Thankfully the end of the 20th century started a new age of reason, at least in terms of how wine is viewed, and medical study after medical study started to expound the benefits of wine.
In the 1990s the growing body of scientific evidence started to change our view on wine and portray it as a good thing, albeit with the very logical qualification that too much of anything, even a good thing, is bad. There were of course qualifications such as pregnant women and individuals with certain chronic ailments, but in general wine was once again increasingly being viewed as a potentially positive part of one's diet. So here we are at the start of the 21st century taking a new, or more correctly ancient, view of wine and its health benefits. Science like the more ancient art of making wine is never static and always evolving, but here are some of the more intriguing recent findings pertaining to wine and good health.
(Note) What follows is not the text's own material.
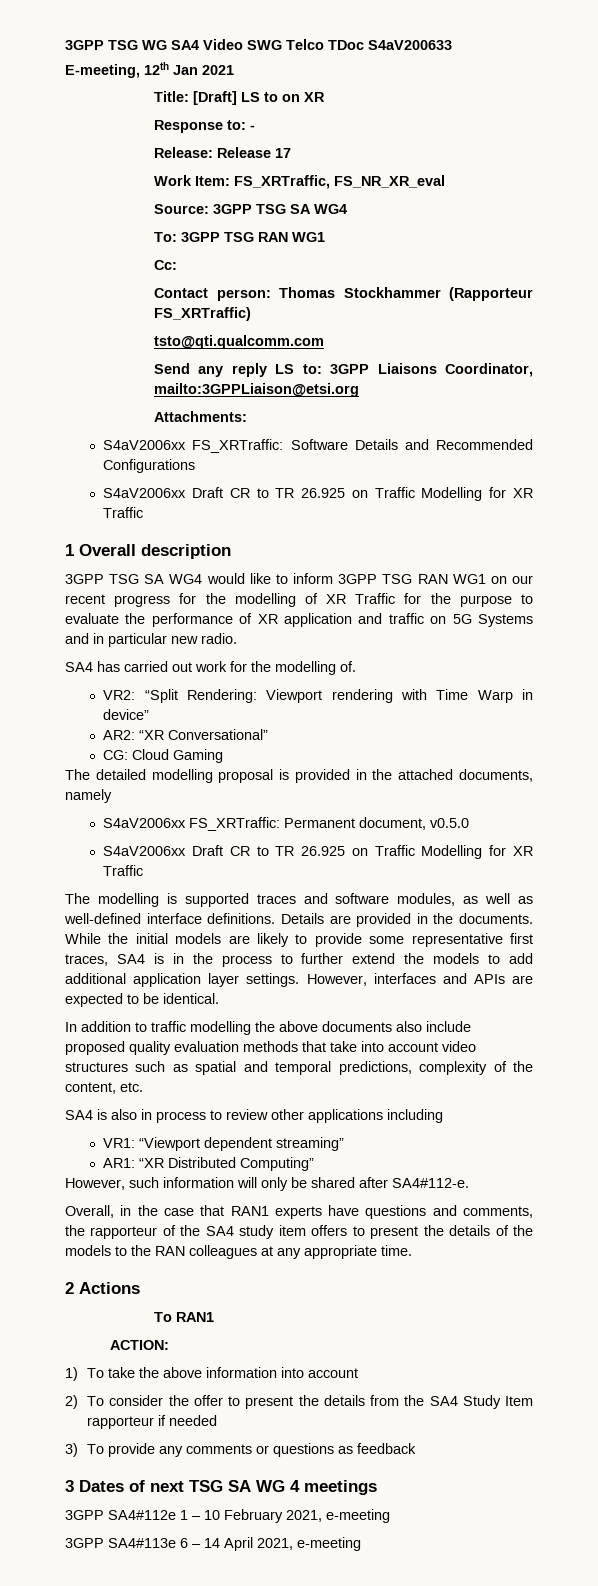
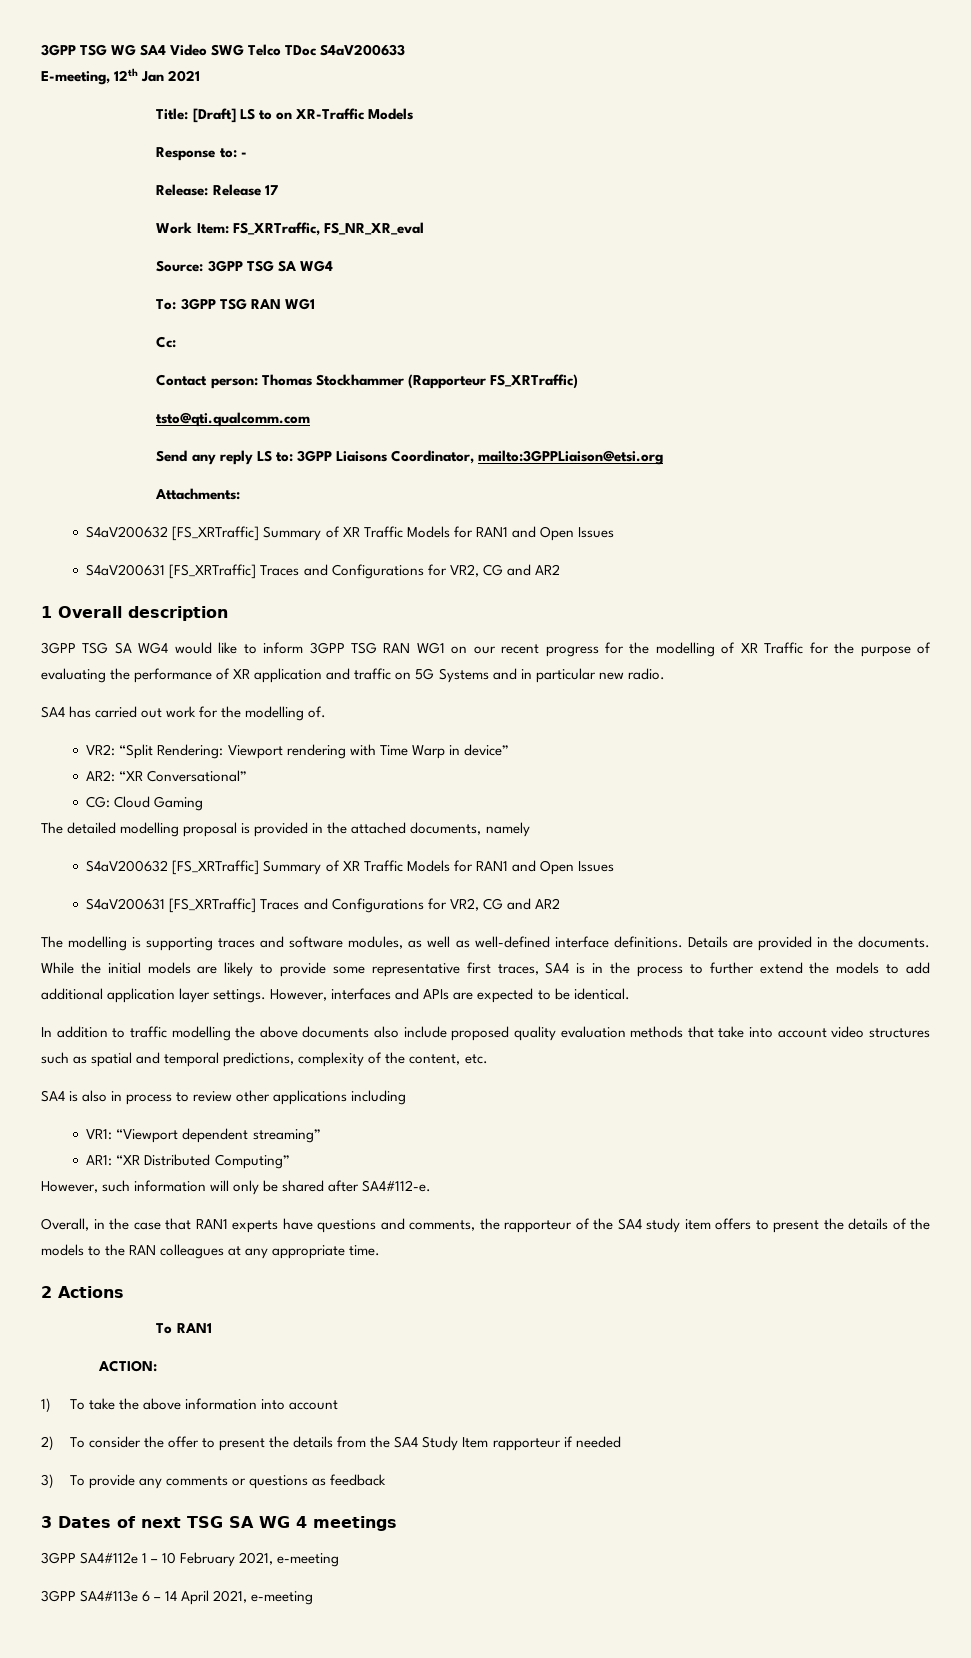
[304,92,326,102] XR -> [295,108,413,120] XR-Traffic Models
[103,439,533,453] [103,459,196,473] [103,487,534,501] [103,507,144,518] S4aV2006xx FS_XRTraffic: Software Details and Recommended Configurations // S4aV2006xx Draft CR to TR 26.925 on Traffic Modelling for XR Traffic -> [86,526,614,541] [86,564,560,579] S4aV200632 [FS_XRTraffic] Summary of XR Traffic Models for RAN1 and Open Issues // S4aV200631 [FS_XRTraffic] Traces and Configurations for VR2, CG and AR2
[521,594,533,604] [65,613,119,624] to evaluate -> [917,642,932,654] [41,668,106,683] of evaluating
[103,817,470,831] [103,845,534,859] [103,865,144,876] S4aV2006xx FS_XRTraffic: Permanent document, v0.5.0 // S4aV2006xx Draft CR to TR 26.925 on Traffic Modelling for XR Traffic -> [86,860,614,875] [86,898,560,913] S4aV200632 [FS_XRTraffic] Summary of XR Traffic Models for RAN1 and Open Issues // S4aV200631 [FS_XRTraffic] Traces and Configurations for VR2, CG and AR2
[184,893,249,907] supported -> [146,937,214,951] supporting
I still remember the glee my father had in 1990 when the first reports of wine and its benefits for the health were being widely circulated in the US. He rather proudly proclaimed to anyone interested in listening that he had been saying that all his life.
The "French paradox" was widely publicized in the US media and was a revelation to many. The French paradox was based on a study by a Bordeaux-based scientist, Serge Renuad, and subsequently by other teams, that indicated that despite a diet rich in dairy and high fat foods the French people had a lower instance of heart disease than Americans and the British. In his report, Renuad claimed a major reason for lower heart disease in the French despite their high fat diet was the regular consumption of red wine. Not surprisingly, red wine sales in the US enjoyed an annual growth rate of 45 percent the year following the study.
The benefits of alcohol in general and polyphenols, which are a complex mixture of flavonoids and nonflavonoids found in red wines, have been well-documented. Since I am neither a scientist nor medical doctor, I shall merely summarize some of the more interesting recent findings on wine and health in leading medical publications. Since the early 1990s there have been numerous reports on how wines help fight heart disease and have anti-cancer qualities. More recently, studies by Harvard researcher Arthur Agatston, MD, who is the creator of the South Beach diet, encourages people to drink wine while eating. He explains the ability of wine to slow the digestive process in the stomach decreases the amount of food consumed at a meal. A study by the New England Journal of Medicine compared elderly women who drank wine and those that did not and found the wine drinkers had better mental function and were less likely to develop dementia and other degenerative mental diseases. A 2009 Wake Forest University School of Medicine study suggested the role of alcohol in promoting "good cholesterol" may prevent blood platelets from sticking together and thereby benefit brain function and memory. The study also noted that while moderate wine consumption may benefit brain functions, heavy wine consumption definitely impairs brain function.
Other health benefits recently attributed to regular moderate wine consumption include improved eyesight, bone health, anti-aging properties and anti-bacterial properties. Perhaps my favorite study was performed by Danish doctors in 2001. This study compared the IQs of wine and beer drinkers. After extensive testing they discovered that wine drinkers had better overall mental performance and on average had IQs 18 points higher. I'm not so sure that regular moderate wine consumption will really make you smarter, but studies indicate it can benefit your health and I can say for a fact that it certainly will make you happier.